Your task: Can you rewrite the stretch of the listing from the line containing "Gdf2fl/fl Bmp10fl/fl LratCre" through the line containing "Reading left to", replacing "segments" with "slices" and changing nothing else? Leave the pictures out of your answer.

Extracted information:
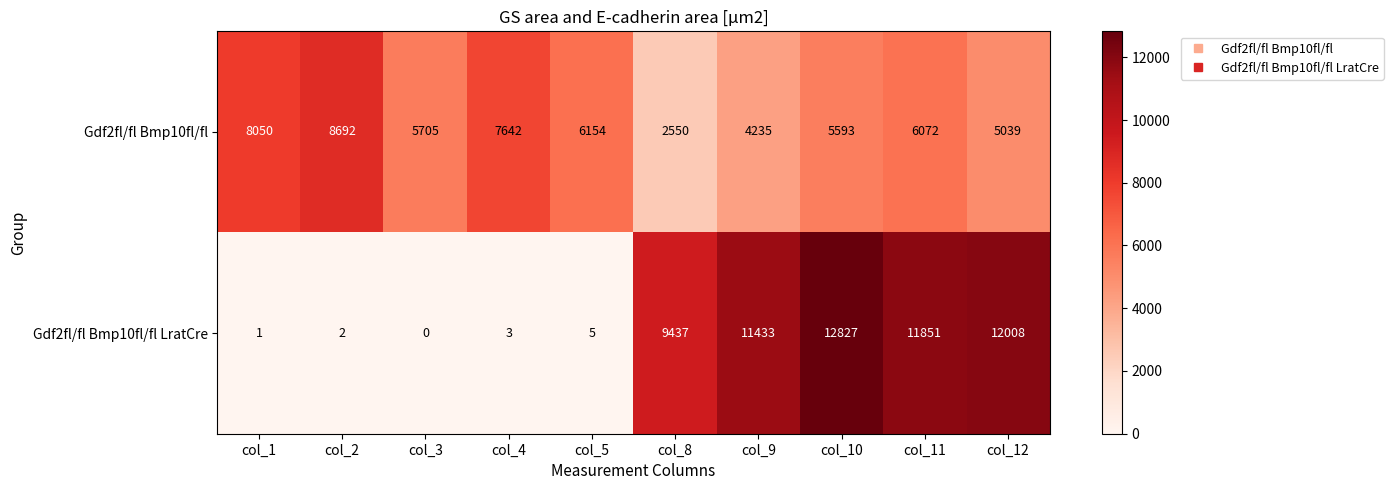

Which series has the widest spread of values?

Gdf2fl/fl Bmp10fl/fl LratCre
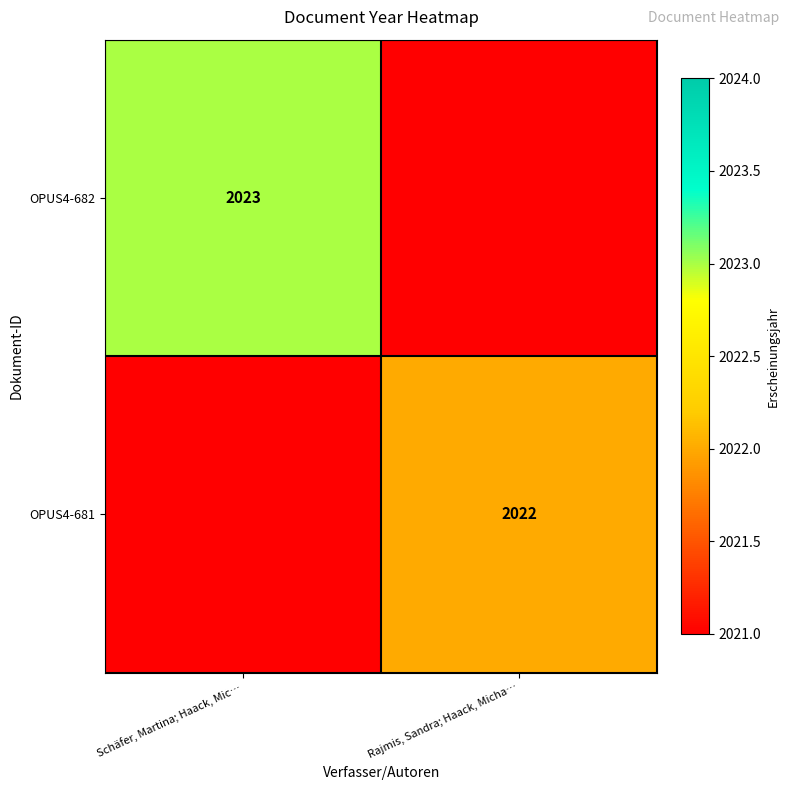

True or false: OPUS4-681 has a value of 411 at Rajmis, Sandra; Haack, Micha….

False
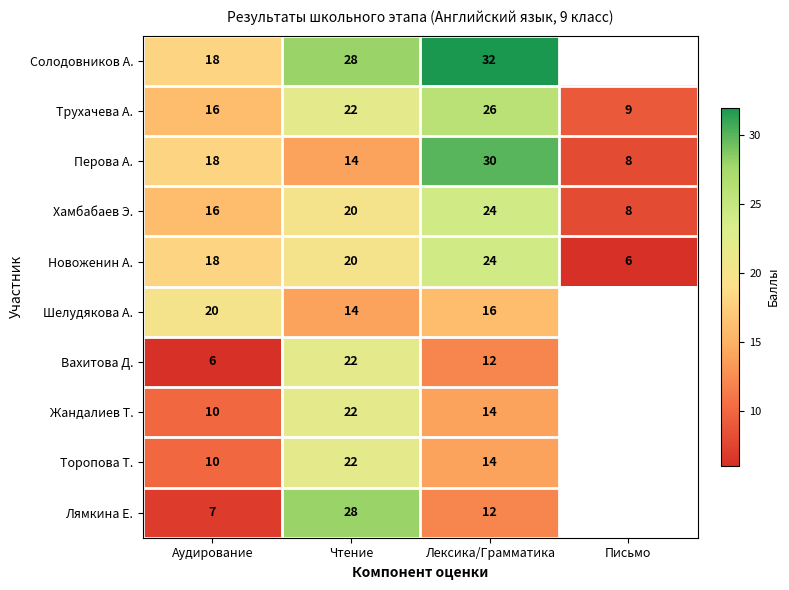

Count the Трухачева А. values in the range 16 to 26.

3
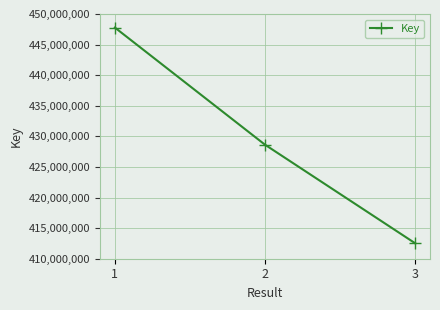

Which category has the lowest value across all series?

3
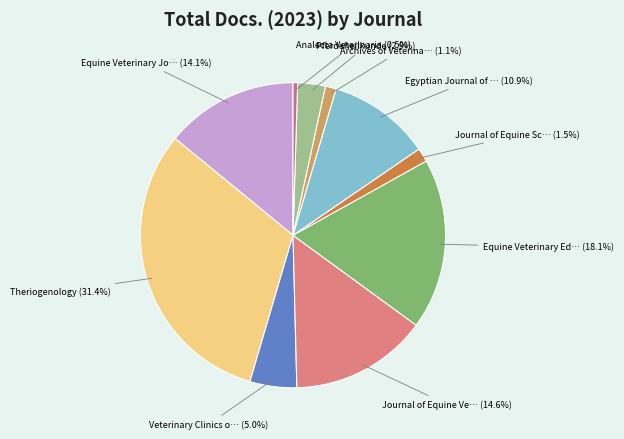

How many segments does this pie chart have?

10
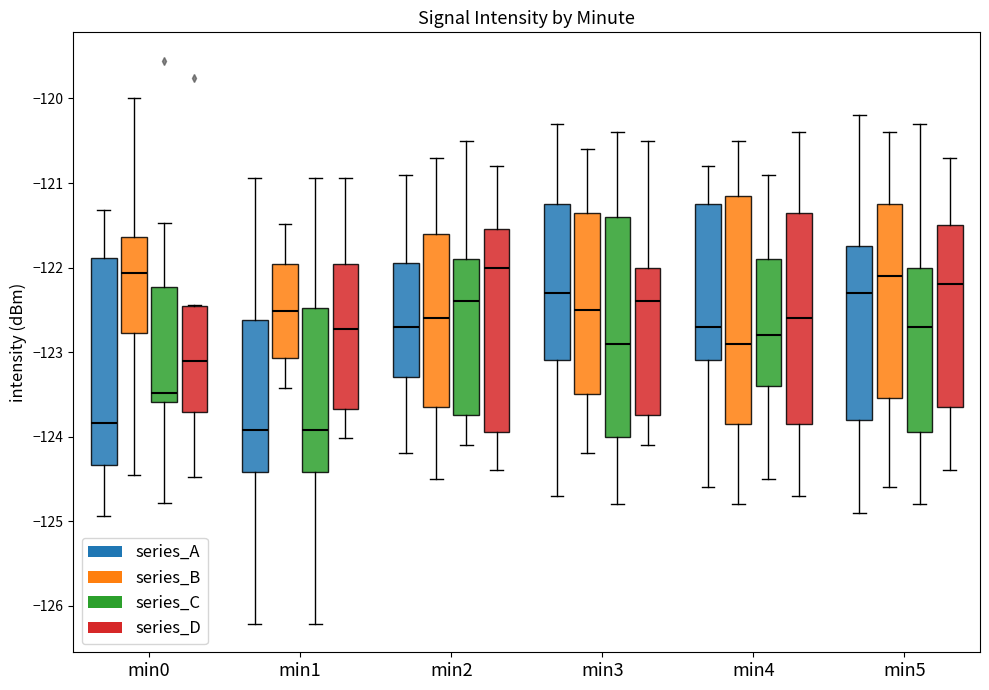

Reading left to right, transcribe this box plot: for each box, give where its median line is, the range the box spans, and where its two whiskers end, as read against the y-axis. The values are not printed on the chart, so give them approximately, as read against the axis.

min0 (series_A): median -123.8, box -124.3 to -121.9, whiskers -124.9 to -121.3
min0 (series_B): median -122.1, box -122.8 to -121.6, whiskers -124.4 to -120.0
min0 (series_C): median -123.5, box -123.6 to -122.2, whiskers -124.8 to -121.5
min0 (series_D): median -123.1, box -123.7 to -122.5, whiskers -124.5 to -122.4
min1 (series_A): median -123.9, box -124.4 to -122.6, whiskers -126.2 to -120.9
min1 (series_B): median -122.5, box -123.1 to -122.0, whiskers -123.4 to -121.5
min1 (series_C): median -123.9, box -124.4 to -122.5, whiskers -126.2 to -120.9
min1 (series_D): median -122.7, box -123.7 to -122.0, whiskers -124.0 to -120.9
min2 (series_A): median -122.7, box -123.3 to -121.9, whiskers -124.2 to -120.9
min2 (series_B): median -122.6, box -123.6 to -121.6, whiskers -124.5 to -120.7
min2 (series_C): median -122.4, box -123.7 to -121.9, whiskers -124.1 to -120.5
min2 (series_D): median -122.0, box -123.9 to -121.5, whiskers -124.4 to -120.8
min3 (series_A): median -122.3, box -123.1 to -121.2, whiskers -124.7 to -120.3
min3 (series_B): median -122.5, box -123.5 to -121.3, whiskers -124.2 to -120.6
min3 (series_C): median -122.9, box -124.0 to -121.4, whiskers -124.8 to -120.4
min3 (series_D): median -122.4, box -123.7 to -122.0, whiskers -124.1 to -120.5
min4 (series_A): median -122.7, box -123.1 to -121.2, whiskers -124.6 to -120.8
min4 (series_B): median -122.9, box -123.8 to -121.1, whiskers -124.8 to -120.5
min4 (series_C): median -122.8, box -123.4 to -121.9, whiskers -124.5 to -120.9
min4 (series_D): median -122.6, box -123.8 to -121.3, whiskers -124.7 to -120.4
min5 (series_A): median -122.3, box -123.8 to -121.7, whiskers -124.9 to -120.2
min5 (series_B): median -122.1, box -123.5 to -121.2, whiskers -124.6 to -120.4
min5 (series_C): median -122.7, box -123.9 to -122.0, whiskers -124.8 to -120.3
min5 (series_D): median -122.2, box -123.6 to -121.5, whiskers -124.4 to -120.7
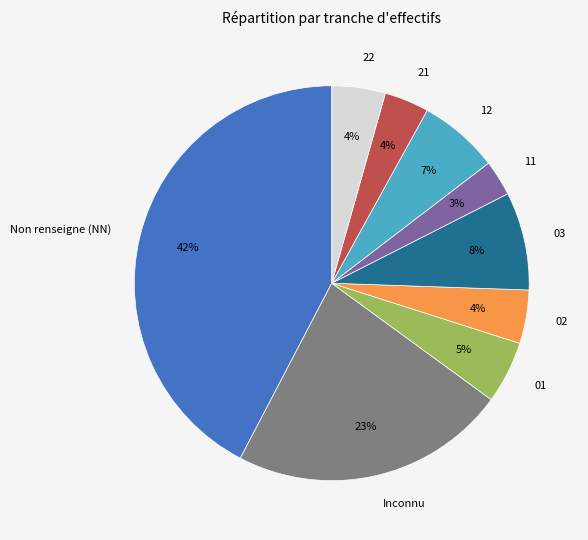

To the nearest percent, what is the difference between the largest and smallest slice percentages?

39%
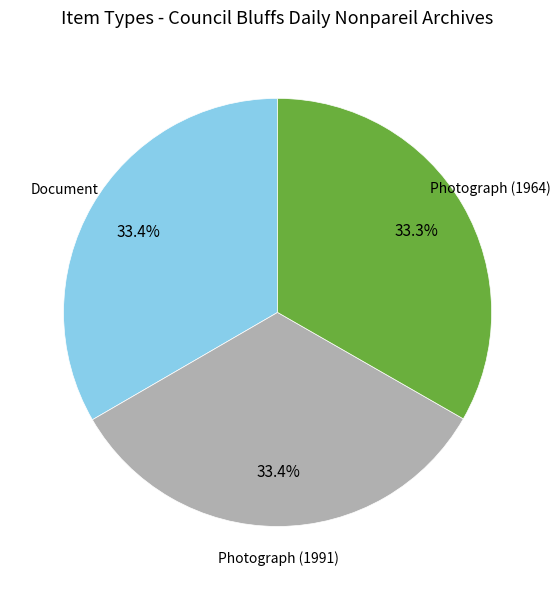

How many slices are in this pie chart?

3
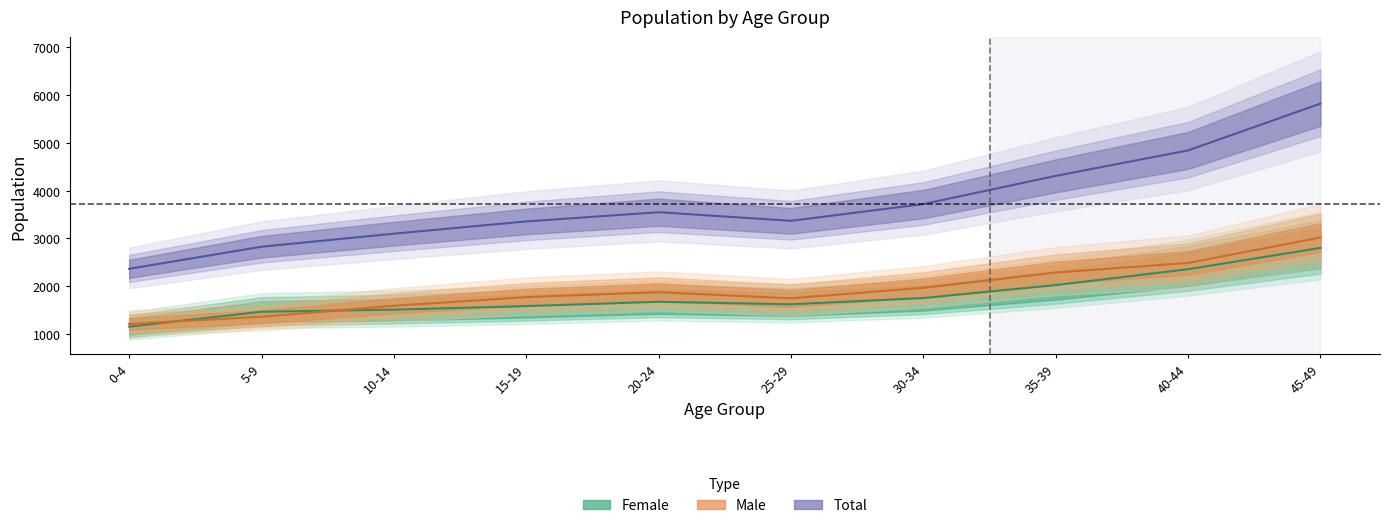

At how many categories does at least one series exceed 5743?

1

Reply:
Gdf2fl/fl Bmp10fl/fl LratCre

True or false: OPUS4-681 has a value of 411 at Rajmis, Sandra; Haack, Micha….

False

Count the Трухачева А. values in the range 16 to 26.

3

Which category has the lowest value across all series?

3

How many slices does this pie chart have?

10

Reading left to right, transcribe this box plot: for each box, give where its median line is, the range the box spans, and where its two whiskers end, as read against the y-axis. The values are not printed on the chart, so give them approximately, as read against the axis.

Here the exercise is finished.